TOPEKA, Kan. — In a story Aug. 25 about Kansas’ expected low returns on pension investments, The Associated Press erroneously reported the value of the pension bond mentioned in the second paragraph. The bond is worth $1 billion, not $1 million.
A corrected version of the story is below:
Kansas predicts low pension investment returns
New data shows that Kansas’ expected low return on pension investments over the past year is a reflection of a national downward trend
TOPEKA, Kan. — New data shows that Kansas’ expected low return on pension investments over the past year is a reflection of a national downward trend.
The Topeka Capital-Journal (http://bit.ly/2bleSme) reports that the nonpartisan Pew Charitable Trusts released its report on Wednesday. The report comes days after the one-year anniversary of a $1 billion pension bond that infused the state’s public pension system, KPERS, with cash to invest.

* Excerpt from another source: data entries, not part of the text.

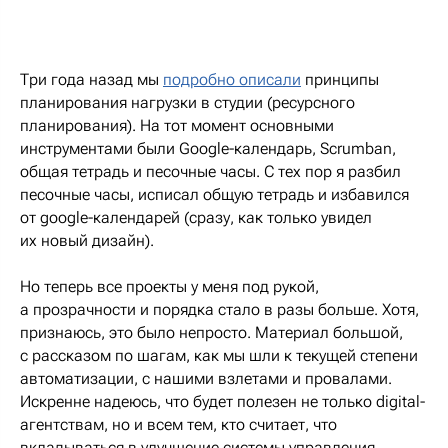
Три года назад мы
подробно описали
принципы
планирования нагрузки в студии (ресурсного
планирования). На тот момент основными
инструментами были Google-календарь, Scrumban,
общая тетрадь и песочные часы. С тех пор я разбил
песочные часы, исписал общую тетрадь и избавился
от google-календарей (сразу, как только увидел
их новый дизайн).
Но теперь все проекты у меня под рукой,
а прозрачности и порядка стало в разы больше. Хотя,
признаюсь, это было непросто. Материал большой,
с рассказом по шагам, как мы шли к текущей степени
автоматизации, с нашими взлетами и провалами.
Искренне надеюсь, что будет полезен не только digital-
агентствам, но и всем тем, кто считает, что
вкладываться в улучшение системы управления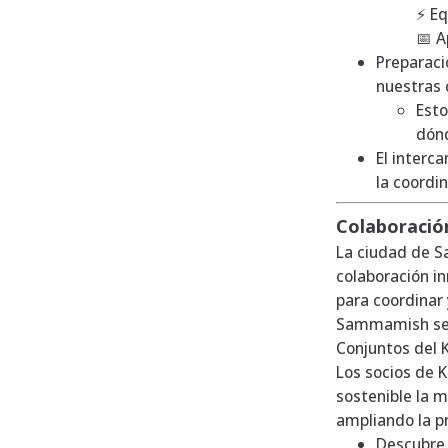
⚡ Eq
📅 A
Preparac
nuestras 
Esto
dónd
El interc
la coordi
Colaboración
La ciudad de 
colaboración in
para coordinar 
Sammamish se u
Conjuntos del 
Los
socios de 
sostenible la m
ampliando la pr
Descubre 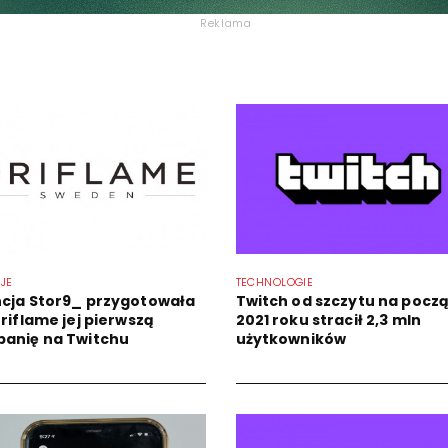
Reklama
JE
TECHNOLOGIE
cja Stor9_ przygotowała
Twitch od szczytu na pocz
riflame jej pierwszą
2021 roku stracił 2,3 mln
anię na Twitchu
użytkowników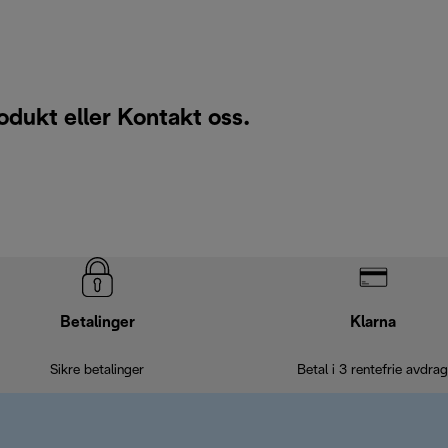
rodukt eller
Kontakt oss
.
Betalinger
Klarna
Sikre betalinger
Betal i 3 rentefrie avdrag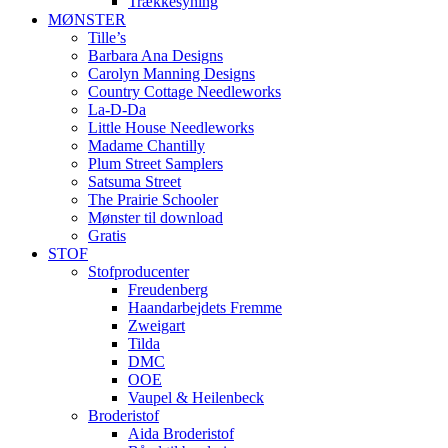
Trækkesyning
MØNSTER
Tille’s
Barbara Ana Designs
Carolyn Manning Designs
Country Cottage Needleworks
La-D-Da
Little House Needleworks
Madame Chantilly
Plum Street Samplers
Satsuma Street
The Prairie Schooler
Mønster til download
Gratis
STOF
Stofproducenter
Freudenberg
Haandarbejdets Fremme
Zweigart
Tilda
DMC
OOE
Vaupel & Heilenbeck
Broderistof
Aida Broderistof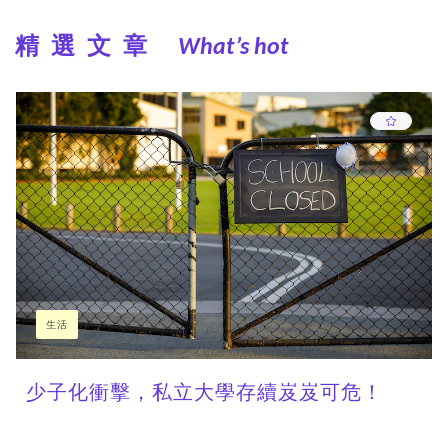
精選文章
What’s hot
生活
少子化衝擊，私立大學存續岌岌可危！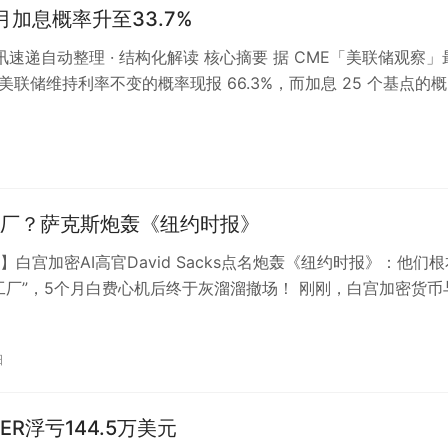
月加息概率升至33.7%
资讯速递自动整理 · 结构化解读 核心摘要 据 CME「美联储观察」
月美联储维持利率不变的概率现报 66.3%，而加息 25 个基点的
。…
厂？萨克斯炮轰《纽约时报》
】白宫加密AI高官David Sacks点名炮轰《纽约时报》：他们根
工厂”，5个月白费心机后终于灰溜溜撤场！ 刚刚，白宫加密货币
日
ER浮亏144.5万美元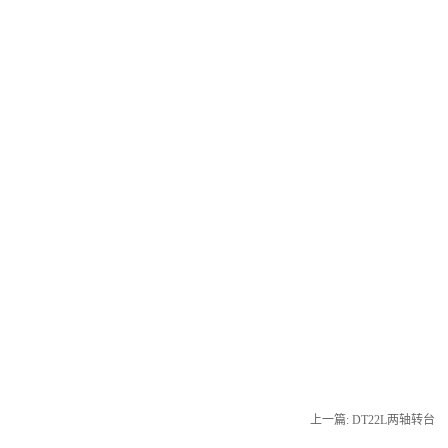
上一篇:
DT22L两轴转台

According to KPERS director Alan Conroy, early indications show the investments likely earned just enough over the past year to pay the bond’s annual interest of about 5 percent or generate a small profit.
The annual return target is 8 percent.
Pew’s report says public pension systems across the country only produced an average return of 0.9 percent during fiscal year 2016. According to the report, pension systems only earned a return of 3 percent in fiscal year 2015 in contrast to a 17 percent average return the year before.
The report said most governments that sponsor pension plans made contributions that weren’t large enough to reduce debt based on expected long-term rates of return.
“We’ve seen this shift from being almost entirely in relatively safe assets to 75 percent in riskier and more complicated assets,” said Pew researcher David Draine.
Final figures for Kansas will be available in September.